* **Work item**
Without the pictures, output all of the data exactly.

* **Information supplied**
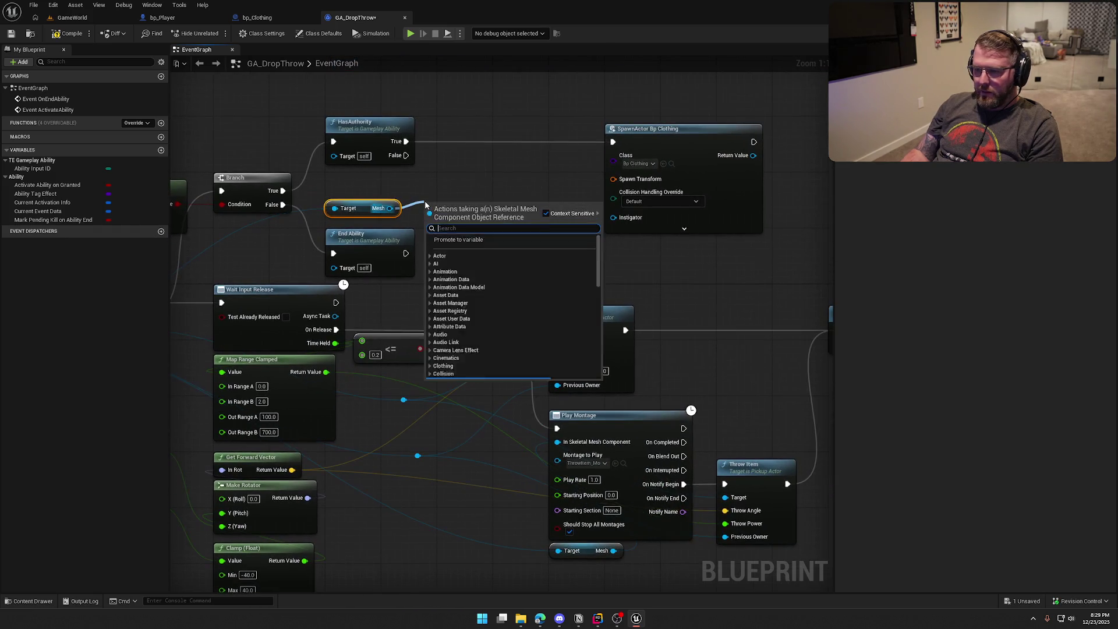
Step: Add a Get Socket Transform node on Mesh with the socket name RightHand
type("get socket")
left_click(473, 291)
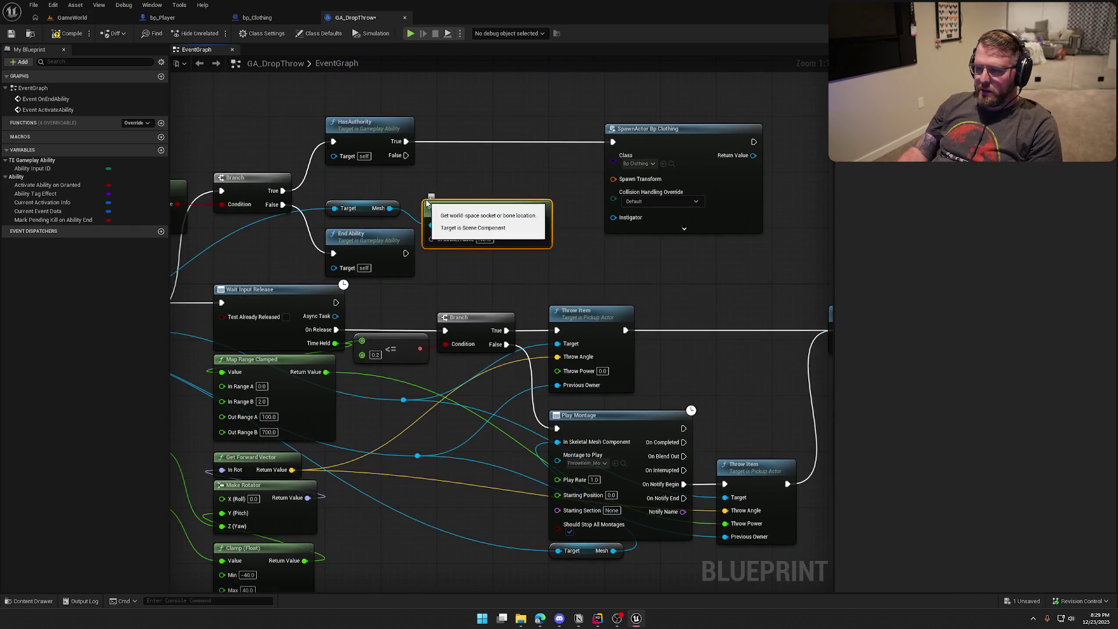
key("Delete")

* **Solved problem**
Step: Add a Get Socket Transform node on Mesh with the socket name RightHand
type("get socket")
left_click(473, 291)
key("Delete")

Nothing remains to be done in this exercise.